What Paxlovid costs in 2026
Paxlovid moved from U.S. government distribution to the commercial market in late 2023, and pricing has settled in the $1,390 range for a full five-day retail course without insurance. Coverage varies a lot:
- Private insurance: Most commercial plans cover Paxlovid, with copays typically $0–$100 depending on formulary placement.
- Medicare Part D: Paxlovid is generally covered; out-of-pocket cost depends on plan and deductible phase.
- Medicaid: Covered in all 50 states.
- Uninsured or out-of-pocket: You're facing the full retail price unless your pharmacy or prescriber points you to alternatives.
Because nirmatrelvir is still under patent, there's no generic version of Paxlovid yet. Generic ritonavir exists and is cheap, but it's only one of the two components.
Savings tips for the medications Paxlovid interacts with
Paxlovid itself is a one-week cost. The maintenance medications it interacts with often are not. A few practical moves:
Check cash prices before using insurance. For common generics — atorvastatin, lisinopril, metoprolol — cash pricing at certain pharmacies beats typical insurance copays. Compare before handing over the insurance card.
If you're paying retail for brand-name anticoagulants or cardiac drugs, get a price at a cash-pay network before refilling. Savings of 50–90% on brand-name maintenance meds are possible.
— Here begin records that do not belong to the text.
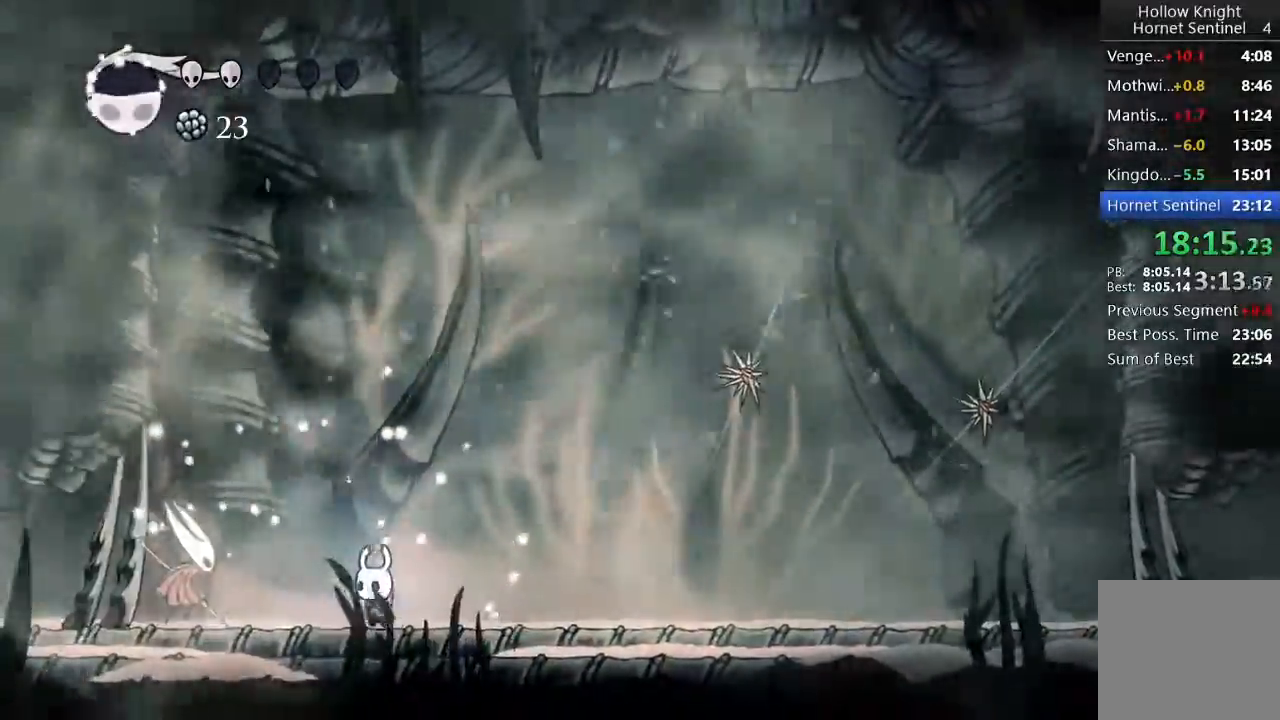
{"dt_ms": 500, "buttons": ["DPAD_RIGHT"], "left_stick": "center", "events": [[33, "X", "down"], [100, "DPAD_LEFT", "up"], [167, "DPAD_RIGHT", "down"], [200, "X", "up"]]}
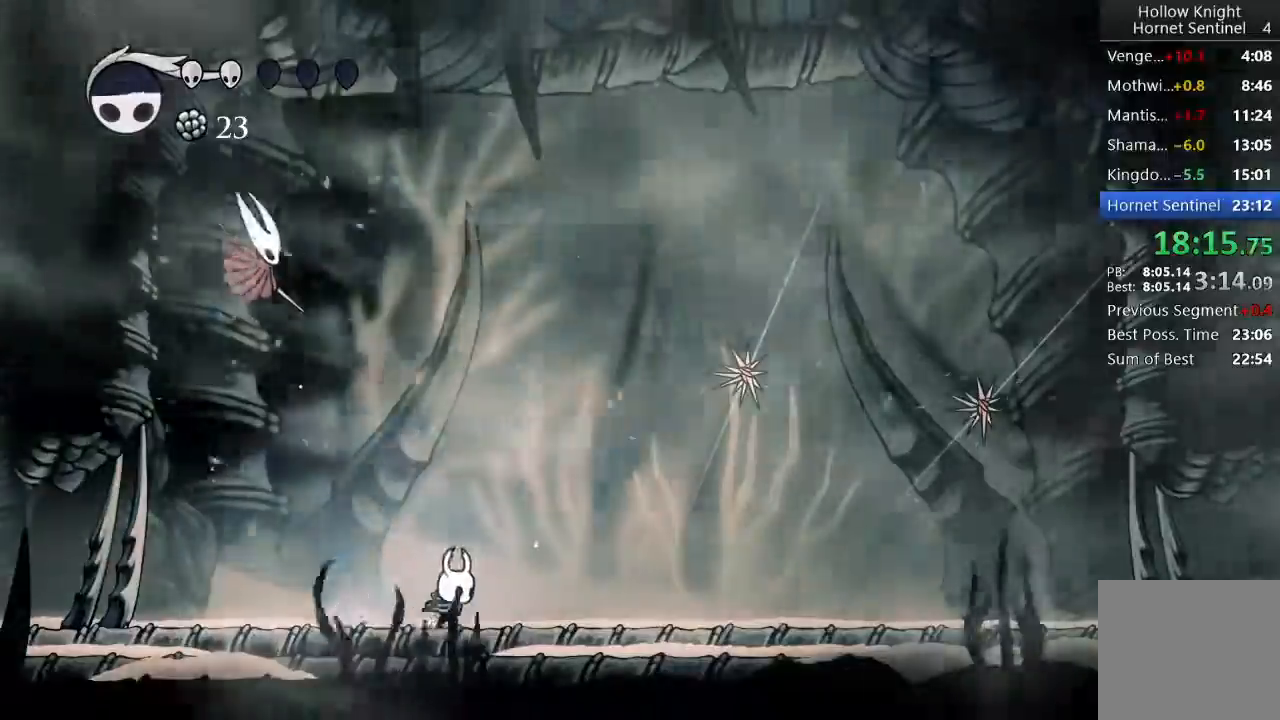
{"dt_ms": 500, "buttons": [], "left_stick": "center", "events": [[217, "DPAD_RIGHT", "up"], [250, "DPAD_LEFT", "down"], [483, "DPAD_LEFT", "up"]]}
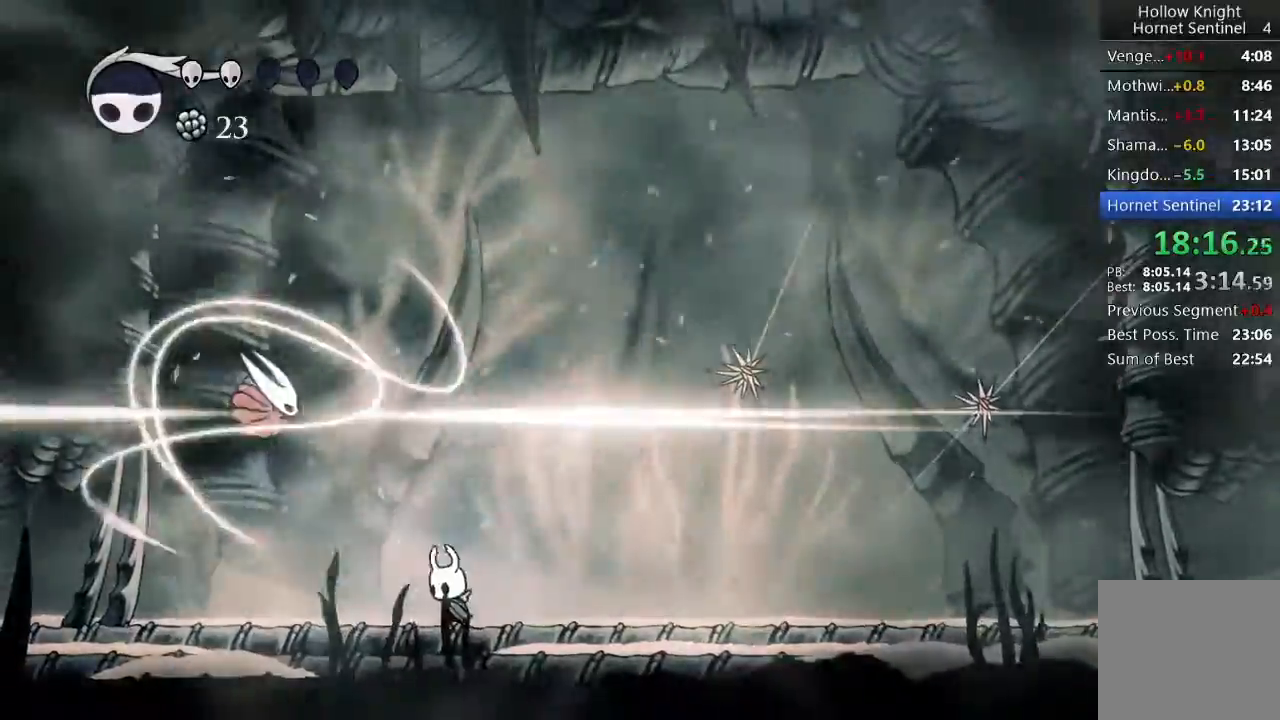
{"dt_ms": 500, "buttons": ["B"], "left_stick": "center", "events": [[50, "DPAD_RIGHT", "down"], [233, "B", "down"], [333, "DPAD_RIGHT", "up"]]}
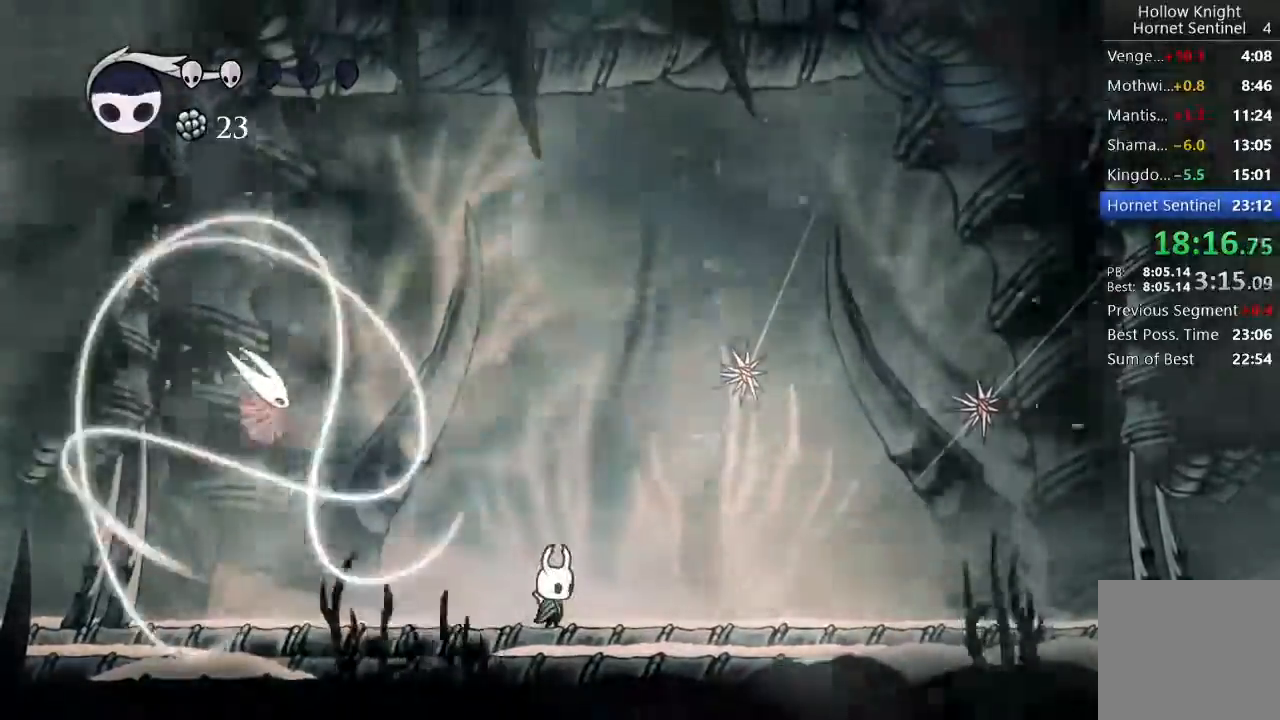
{"dt_ms": 500, "buttons": ["B"], "left_stick": "center", "events": []}
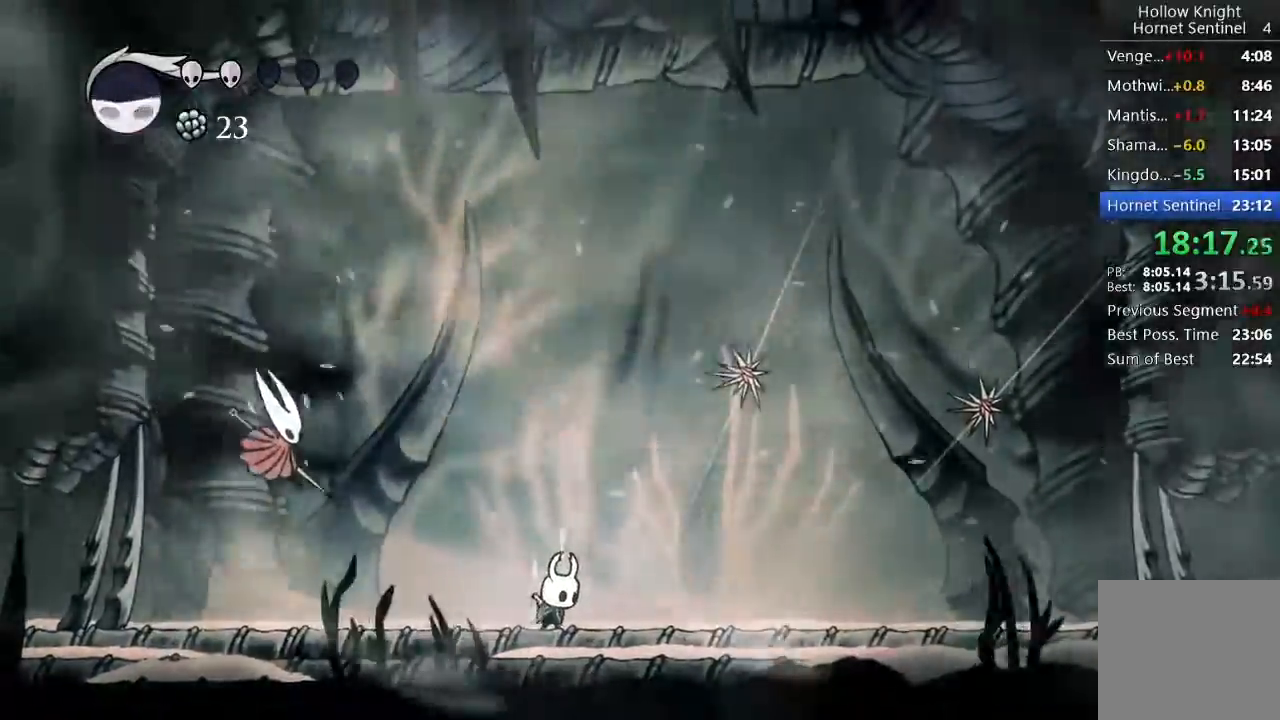
{"dt_ms": 500, "buttons": ["B"], "left_stick": "center", "events": []}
Keep a current med list on your phone. When you're sick enough to need Paxlovid, you don't want to reconstruct your medication history from memory while coughing. A photo of each bottle or a typed list in your Notes app saves 10 minutes at the pharmacy.
The bottom line
Most people who take Paxlovid get through it with a funny taste in their mouth and some loose stools, and that's about it. The drug cuts the risk of COVID hospitalization meaningfully in people who qualify, which is the whole point of putting up with the taste.
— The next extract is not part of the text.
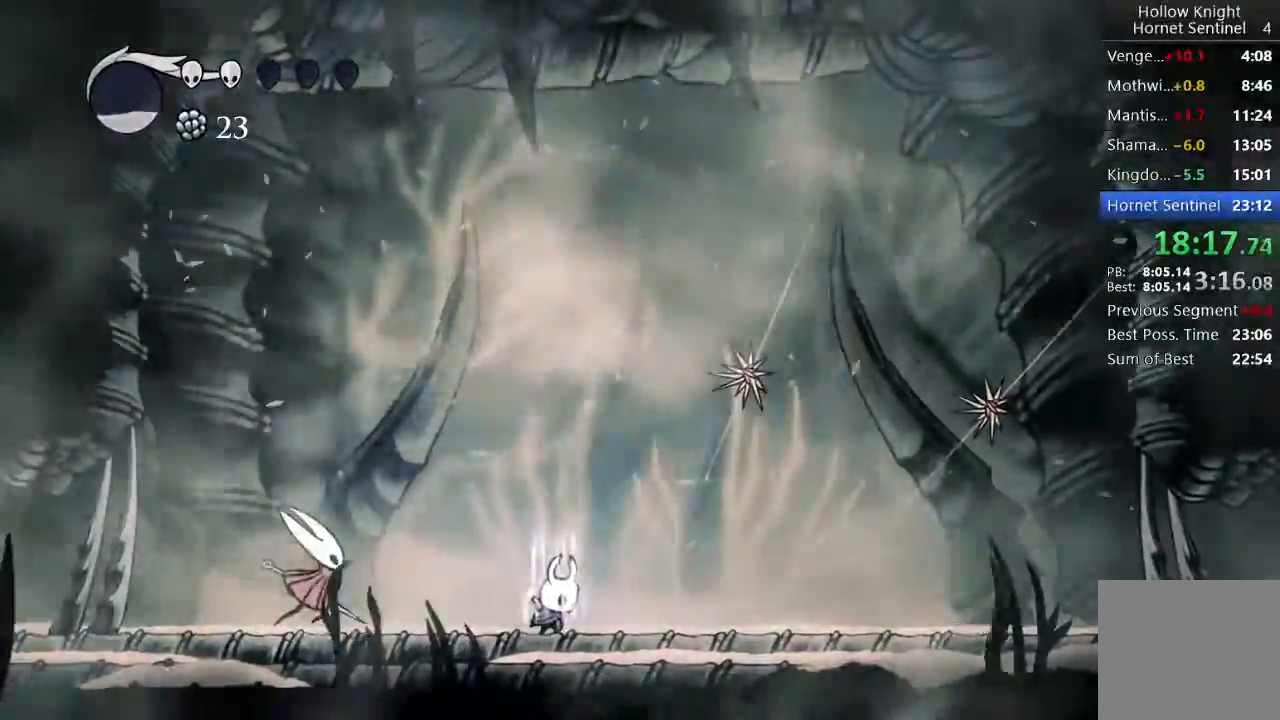
{"dt_ms": 500, "buttons": ["DPAD_RIGHT"], "left_stick": "center", "events": [[400, "DPAD_RIGHT", "down"], [450, "B", "up"]]}
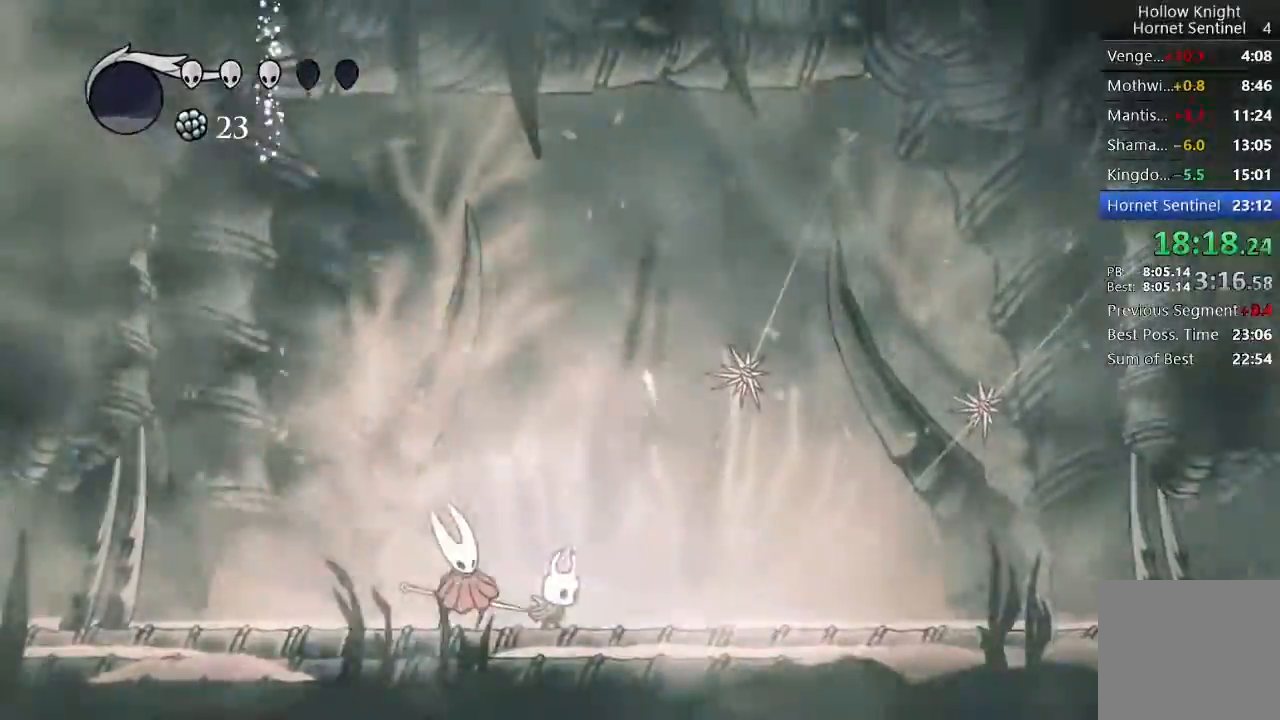
{"dt_ms": 500, "buttons": ["A", "DPAD_RIGHT"], "left_stick": "center", "events": [[433, "A", "down"]]}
The parts that require attention are the drug interactions and the high out-of-pocket price without coverage. Both are solvable with a quick conversation — one with your pharmacist before starting treatment, and one with your insurer or a cash-pay resource about what to do with the maintenance medications that may get paused or adjusted.
If cost is the sticking point for any of the drugs on your interaction list, check what cash-pay pricing looks like. CanAmerica Plus is one option worth comparing against what you're paying today.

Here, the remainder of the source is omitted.